StatCan / aaw

Documentation for the Advanced Analytics Workspace Platform
https://statcan.github.io/aaw/
Other
68 stars 12 forks source link

Investigate / review / setup node selection logic #1970

Open vexingly opened 1 month ago

vexingly commented 1 month ago

The nodepools will be updated in https://github.com/StatCan/aaw/issues/1967 but we will require some logic for node selection.

  1. Keep existing logic for notebooks that have higher than 14 CPU to be launched on the "usercpuXXxx" nodes
  2. Add taint/toleration for scheduling OpenM++ jobs to use these larger CPU based nodes
  3. Investigate other methods for scheduling different scenarios? The UAT will provide more details on how users schedule their jobs that could be helpful for working out a longer term strategy

Existing logic for notebooks is here: https://github.com/StatCan/aaw-toleration-injector/blob/main/mutate.go

jacek-dudek commented 1 month ago

Started looking at the code in the toleration injector controller. Will study it some more and post follow up questions here and request comments from Pat and other people

jacek-dudek commented 1 month ago

Studied some alternative methods of node selection. There is one based on nodeSelector field and node labels, another one based on affinity field that allows for more expressive conditions on node labels and also distinguishes between required and preferential conditions, finally there is one based on node taints and corresponding tolerations.

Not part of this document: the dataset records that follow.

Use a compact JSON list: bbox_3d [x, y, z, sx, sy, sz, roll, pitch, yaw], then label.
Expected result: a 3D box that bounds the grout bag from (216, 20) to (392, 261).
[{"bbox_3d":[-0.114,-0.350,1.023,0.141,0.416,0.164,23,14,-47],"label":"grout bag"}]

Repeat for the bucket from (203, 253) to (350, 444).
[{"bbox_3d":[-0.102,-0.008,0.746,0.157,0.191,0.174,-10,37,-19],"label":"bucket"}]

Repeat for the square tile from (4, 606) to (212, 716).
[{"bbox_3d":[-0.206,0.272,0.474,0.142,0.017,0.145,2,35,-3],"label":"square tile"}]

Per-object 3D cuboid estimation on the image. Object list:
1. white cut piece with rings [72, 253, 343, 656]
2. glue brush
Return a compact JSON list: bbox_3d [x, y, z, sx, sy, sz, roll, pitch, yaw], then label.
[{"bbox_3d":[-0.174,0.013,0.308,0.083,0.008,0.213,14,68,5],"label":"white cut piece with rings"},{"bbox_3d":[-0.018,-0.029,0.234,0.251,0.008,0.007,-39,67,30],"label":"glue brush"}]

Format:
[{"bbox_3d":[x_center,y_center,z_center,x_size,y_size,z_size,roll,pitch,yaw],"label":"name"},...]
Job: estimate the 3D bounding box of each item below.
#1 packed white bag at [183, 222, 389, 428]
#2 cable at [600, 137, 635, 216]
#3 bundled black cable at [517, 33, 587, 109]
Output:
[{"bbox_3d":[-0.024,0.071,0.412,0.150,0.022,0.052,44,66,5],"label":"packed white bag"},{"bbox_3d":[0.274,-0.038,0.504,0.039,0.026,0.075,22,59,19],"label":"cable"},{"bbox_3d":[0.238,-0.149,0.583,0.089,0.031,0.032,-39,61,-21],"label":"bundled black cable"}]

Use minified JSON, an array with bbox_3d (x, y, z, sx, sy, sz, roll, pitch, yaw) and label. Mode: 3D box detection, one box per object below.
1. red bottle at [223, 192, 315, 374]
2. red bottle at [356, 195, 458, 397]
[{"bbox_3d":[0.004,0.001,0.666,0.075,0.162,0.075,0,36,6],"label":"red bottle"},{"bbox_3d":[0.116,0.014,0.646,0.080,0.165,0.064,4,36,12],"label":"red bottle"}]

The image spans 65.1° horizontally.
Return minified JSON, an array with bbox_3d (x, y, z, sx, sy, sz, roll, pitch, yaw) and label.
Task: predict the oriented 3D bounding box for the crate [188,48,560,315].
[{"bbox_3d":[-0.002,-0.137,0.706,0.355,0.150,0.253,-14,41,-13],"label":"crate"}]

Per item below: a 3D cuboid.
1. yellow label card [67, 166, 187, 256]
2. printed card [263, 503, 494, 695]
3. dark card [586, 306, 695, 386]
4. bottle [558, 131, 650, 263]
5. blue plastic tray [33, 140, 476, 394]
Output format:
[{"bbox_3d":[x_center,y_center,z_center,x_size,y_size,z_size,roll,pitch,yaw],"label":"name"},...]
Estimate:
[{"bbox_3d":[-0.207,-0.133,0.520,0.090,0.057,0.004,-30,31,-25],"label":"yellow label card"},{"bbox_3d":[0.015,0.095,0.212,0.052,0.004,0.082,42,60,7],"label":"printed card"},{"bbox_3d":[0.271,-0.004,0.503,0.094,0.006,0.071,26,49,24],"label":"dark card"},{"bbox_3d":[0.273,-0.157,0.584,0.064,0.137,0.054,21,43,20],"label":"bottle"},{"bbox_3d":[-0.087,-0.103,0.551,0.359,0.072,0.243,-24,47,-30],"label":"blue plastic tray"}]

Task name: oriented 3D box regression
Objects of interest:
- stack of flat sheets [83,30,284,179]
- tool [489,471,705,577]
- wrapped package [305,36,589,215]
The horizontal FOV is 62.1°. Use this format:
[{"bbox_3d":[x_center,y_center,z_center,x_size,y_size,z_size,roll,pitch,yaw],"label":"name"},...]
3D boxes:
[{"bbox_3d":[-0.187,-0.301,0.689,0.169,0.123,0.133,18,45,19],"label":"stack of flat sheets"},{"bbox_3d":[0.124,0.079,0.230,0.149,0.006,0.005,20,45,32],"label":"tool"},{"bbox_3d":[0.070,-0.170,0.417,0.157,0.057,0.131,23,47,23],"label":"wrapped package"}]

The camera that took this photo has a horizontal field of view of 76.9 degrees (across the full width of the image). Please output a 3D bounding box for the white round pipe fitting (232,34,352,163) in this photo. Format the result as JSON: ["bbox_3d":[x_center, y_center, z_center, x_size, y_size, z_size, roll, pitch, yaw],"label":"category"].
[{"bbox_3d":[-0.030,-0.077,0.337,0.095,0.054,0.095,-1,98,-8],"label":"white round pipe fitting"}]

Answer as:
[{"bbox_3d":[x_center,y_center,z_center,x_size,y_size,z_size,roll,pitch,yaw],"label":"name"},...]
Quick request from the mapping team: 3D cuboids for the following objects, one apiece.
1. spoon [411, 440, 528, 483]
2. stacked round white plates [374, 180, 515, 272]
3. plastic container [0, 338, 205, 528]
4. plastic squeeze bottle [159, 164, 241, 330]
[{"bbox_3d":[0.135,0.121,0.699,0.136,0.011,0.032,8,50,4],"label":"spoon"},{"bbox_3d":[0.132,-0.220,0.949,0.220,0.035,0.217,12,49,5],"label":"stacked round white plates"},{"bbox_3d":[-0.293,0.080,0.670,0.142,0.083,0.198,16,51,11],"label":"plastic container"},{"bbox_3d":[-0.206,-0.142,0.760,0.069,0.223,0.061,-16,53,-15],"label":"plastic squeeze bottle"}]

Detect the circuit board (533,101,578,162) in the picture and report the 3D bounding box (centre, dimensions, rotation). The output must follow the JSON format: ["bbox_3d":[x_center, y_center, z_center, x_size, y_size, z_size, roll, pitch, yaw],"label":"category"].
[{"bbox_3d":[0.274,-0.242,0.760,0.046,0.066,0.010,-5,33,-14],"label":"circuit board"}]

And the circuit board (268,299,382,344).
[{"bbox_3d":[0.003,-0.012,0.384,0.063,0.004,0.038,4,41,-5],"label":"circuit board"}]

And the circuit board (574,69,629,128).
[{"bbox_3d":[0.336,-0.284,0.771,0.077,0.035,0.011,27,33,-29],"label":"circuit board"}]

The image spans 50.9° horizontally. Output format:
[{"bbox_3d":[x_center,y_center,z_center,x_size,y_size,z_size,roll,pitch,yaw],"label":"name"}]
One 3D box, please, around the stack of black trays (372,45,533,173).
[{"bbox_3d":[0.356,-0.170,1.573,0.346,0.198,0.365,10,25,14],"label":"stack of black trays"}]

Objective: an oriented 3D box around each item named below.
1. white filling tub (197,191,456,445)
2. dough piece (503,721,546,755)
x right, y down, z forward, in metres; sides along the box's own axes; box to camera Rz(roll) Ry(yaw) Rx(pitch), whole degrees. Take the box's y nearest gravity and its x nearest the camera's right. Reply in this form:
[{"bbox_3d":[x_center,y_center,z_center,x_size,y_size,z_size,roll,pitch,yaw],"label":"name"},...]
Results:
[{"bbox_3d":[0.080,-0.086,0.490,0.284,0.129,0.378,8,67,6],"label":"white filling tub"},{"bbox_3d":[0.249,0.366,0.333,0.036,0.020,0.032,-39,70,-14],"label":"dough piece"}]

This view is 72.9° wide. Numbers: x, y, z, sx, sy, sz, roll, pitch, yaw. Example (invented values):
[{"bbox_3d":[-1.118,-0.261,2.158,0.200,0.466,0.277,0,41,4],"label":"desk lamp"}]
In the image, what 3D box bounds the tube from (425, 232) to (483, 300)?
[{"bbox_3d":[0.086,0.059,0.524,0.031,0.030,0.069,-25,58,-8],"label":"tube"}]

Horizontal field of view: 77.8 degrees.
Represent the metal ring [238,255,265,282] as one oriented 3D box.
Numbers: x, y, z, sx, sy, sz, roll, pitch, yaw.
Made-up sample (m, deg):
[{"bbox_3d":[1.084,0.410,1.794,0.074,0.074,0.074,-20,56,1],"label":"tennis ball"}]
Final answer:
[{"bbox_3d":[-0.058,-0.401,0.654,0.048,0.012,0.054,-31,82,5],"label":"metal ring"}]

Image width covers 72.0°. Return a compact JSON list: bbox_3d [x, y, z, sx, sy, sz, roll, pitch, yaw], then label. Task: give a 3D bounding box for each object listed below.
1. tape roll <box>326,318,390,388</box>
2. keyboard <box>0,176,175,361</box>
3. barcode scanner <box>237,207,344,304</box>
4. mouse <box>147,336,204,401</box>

jacek-dudek commented 1 month ago

Pat, could you comment on what types of kubernetes workloads are expected to be openm workloads? How will they be distinguished from other workloads? Do we have a set of labels in mind that will be applied to the pod manifests?

And do you prefer a particular node selection method to be used over others (ie toleration injection versus nodeSelector or affinity specified in pod specs)?

vexingly commented 1 month ago

Hi @jacek-dudek, I think there are two workloads to consider:

  1. Users creating notebook servers in kubeflow and running their workload directly in the notebook: I think if we are moving to 16CPU default nodes, then the current logic can probably stay as it is, i.e. users are restricted to 14CPU notebooks and perhaps we don't allow them to use more than that with this type of workload

  2. Users who want to submit a kubernetes job or mpijob using a specific manifest (ether manually or via the OpenM++ UI and a template, I would prefer to keep using labels, like the big-cpu label.

I think we would need a new openm/microsimulation specific label to target a d64 node pool, is that what you were thinking @Souheil-Yazji ?

Souheil-Yazji commented 1 month ago

@jacek-dudek @vexingly

Just at an initial glance, it seems the best approach is to always have the users submit their Open M jobs as a separate workload. This will allow us to build the foundation for MPI jobs in the future, if that ever becomes functional.

This would also limit the cost factor for users scaling larger notebooks to run jobs but then idle resources after. If the users run their Open M jobs in isolated pods, which terminate once complete, this will be perfect for:

Whether we use a node selector label or taint/toleration isn't very problematic.

vexingly commented 3 weeks ago

The two scenarios that I can see for users not submitting the jobs as a separate workload are:

  1. Users not familiar with this workflow find it more complex and unless we can make it transparent they will have some issues adjusting / need some time to work up to a separate job workflow

  2. When doing very small runs for building scripts it would be easier / less complex to run locally, but I don't expect them to use many resources for this type of work

Souheil-Yazji commented 2 weeks ago

@vexingly Next steps for this:

vexingly commented 2 weeks ago

I think notebooks should target intermittent workloads of ~4 CPU and should over provision / expect some slowness for multiple users, non-production runs more development and testing / configuring.

When you say big-cpu do you mean the 72 core machines? Is that what we will use for the time being? They may not have enough memory for some users workloads, although the CPU's are sufficient. We will need more nodes for sure, I think each of the 4 projects have a quota of 200 CPU currently.